The main TensorFlow interpreter provides a lot of functionality for larger machines like servers (e.g. Desktop GPU support and distributed support). Of course, TensorFlow lite does run on standard PCs and servers, so using it on non-mobile/small devices is possible. If you wanted to create a very small microservice, TensorFlow lite would likely work, and we’d love to hear about your experiences, if you try this.
Thanks for the answer. Currently I’m using AWS Lambda to deploy my TensorFlow models. But it’s pretty hard and hacky. I need to remove a considerable portion of the code base that is not needed for inference only routines. I do that so the code loads faster and to fit the deployment package size limit.
If TensorFlow Lite is already a compressed code, then it may be much easier to deploy it to a serverless environment.
I’ll be trying it in my next deployments.

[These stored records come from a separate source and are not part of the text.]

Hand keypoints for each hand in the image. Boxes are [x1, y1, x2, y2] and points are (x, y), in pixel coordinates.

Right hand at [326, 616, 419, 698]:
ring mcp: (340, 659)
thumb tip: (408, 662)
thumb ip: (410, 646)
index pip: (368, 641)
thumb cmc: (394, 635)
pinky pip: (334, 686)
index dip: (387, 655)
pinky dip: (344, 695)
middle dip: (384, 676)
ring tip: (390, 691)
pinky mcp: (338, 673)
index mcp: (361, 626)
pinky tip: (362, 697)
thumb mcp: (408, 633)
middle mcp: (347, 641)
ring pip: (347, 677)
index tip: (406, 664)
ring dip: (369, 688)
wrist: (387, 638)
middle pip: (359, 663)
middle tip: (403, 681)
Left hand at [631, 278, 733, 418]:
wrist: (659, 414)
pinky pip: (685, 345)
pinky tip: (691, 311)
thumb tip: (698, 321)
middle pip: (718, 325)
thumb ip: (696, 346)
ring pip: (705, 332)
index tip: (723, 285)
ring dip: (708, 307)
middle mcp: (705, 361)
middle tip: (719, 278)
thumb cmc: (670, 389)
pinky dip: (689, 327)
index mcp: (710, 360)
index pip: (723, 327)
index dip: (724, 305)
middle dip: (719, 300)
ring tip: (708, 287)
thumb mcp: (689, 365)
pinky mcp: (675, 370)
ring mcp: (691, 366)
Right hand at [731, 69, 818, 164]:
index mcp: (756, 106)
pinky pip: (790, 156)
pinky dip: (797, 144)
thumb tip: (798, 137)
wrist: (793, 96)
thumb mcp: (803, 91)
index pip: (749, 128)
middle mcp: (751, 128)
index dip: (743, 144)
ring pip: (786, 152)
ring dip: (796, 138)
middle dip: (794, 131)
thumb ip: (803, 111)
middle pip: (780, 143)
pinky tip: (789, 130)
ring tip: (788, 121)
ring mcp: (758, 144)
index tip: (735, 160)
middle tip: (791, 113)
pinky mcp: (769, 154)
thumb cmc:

TensorFlow Lite is an interpreter in contrast with XLA which is a compiler. The advantage of TensorFlow lite is that a single interpreter can handle several models rather than needing specialized code for each model and each target platform. TensorFlow Lite’s core kernels have also been hand-optimized for common machine learning patterns. The advantage of compiler approaches is fusing many operations to reduce memory bandwidth (and thus speed). TensorFlow lite fuses many common patterns in the TensorFlow converter. We are of course excited about the possibility of using JIT techniques and using XLA technology within the TensorFlow Lite interpreter or as part of the TensorFlow Lite converter as a possible future direction.